One of the most asked questions on this and other country chat sites. I suggest you check in with

area relators..and have them watch for you. When I did a lot of traveling thats where i'd go to find

rentals..No reason why they wouldn't have country homes in their listings...Luck...


----------



## RobertDane (Feb 14, 2020)

dup


----------



## Faith1234 (Feb 10, 2019)

I hope you find a great place. Trust in God he will lead you where you are suppose to be. I moved back home about 10 years ago. I never regretted being closer to family. Hopefully you will find a great place close to your family. Good Luck and God Bless.


----------



## mikemike (Feb 16, 2016)

Give us a better idea of roughly where. I'm in Southwest. Pricy by the lake but lots of empty farm houses inland.


----------



## Mamabear416 (Oct 13, 2020)

RobertDane said:


> Welcome Mamabear416! ..
> 
> One of the most asked questions on this and other country chat sites. I suggest you check in with
> 
> ...


Thank you! I can only imagine there are more looking now than ever. Good idea to check with a realtor. 



Faith1234 said:


> I hope you find a great place. Trust in God he will lead you where you are suppose to be. I moved back home about 10 years ago. I never regretted being closer to family. Hopefully you will find a great place close to your family. Good Luck and God Bless.


Thank you ❤ 



mikemike said:


> Give us a better idea of roughly where. I'm in Southwest. Pricy by the lake but lots of empty farm houses inland.
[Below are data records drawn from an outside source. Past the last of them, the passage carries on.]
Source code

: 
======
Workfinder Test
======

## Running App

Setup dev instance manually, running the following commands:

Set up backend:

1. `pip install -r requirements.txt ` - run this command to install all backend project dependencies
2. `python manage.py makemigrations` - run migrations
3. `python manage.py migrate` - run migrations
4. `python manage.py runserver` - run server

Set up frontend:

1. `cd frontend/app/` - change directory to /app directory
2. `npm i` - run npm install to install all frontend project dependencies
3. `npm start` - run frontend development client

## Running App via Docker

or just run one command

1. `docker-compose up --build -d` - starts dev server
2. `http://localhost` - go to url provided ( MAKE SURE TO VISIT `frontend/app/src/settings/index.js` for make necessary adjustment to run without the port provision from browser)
Hi fellow michigander! So my in-laws are in Cassopolis, and my folks are in Howell. I would be delighted to find something anywhere near either. Our kids are still very young and we both work from home, so other than wanting to be somewhat close to family, location is pretty flexible.


----------



## Mamabear416 (Oct 13, 2020)

We found a really cool spot this week that we're waiting to hear back on now, fingers crossed!


----------



## Scott SW Ohio (Sep 20, 2003)

Mamabear416 said:


> We found a really cool spot this week that we're waiting to hear back on now, fingers crossed!


Mamabear, I hope you got the place. Whereabouts is it? I grew up mostly in Jackson County (Hanover-Horton and Vandercook Lake area) and also lived in Hillsdale and Lansing. That south-central part of Michigan has a lot of picturesque old farms and a fair share of rolling part-cleared and part-wooded land.


----------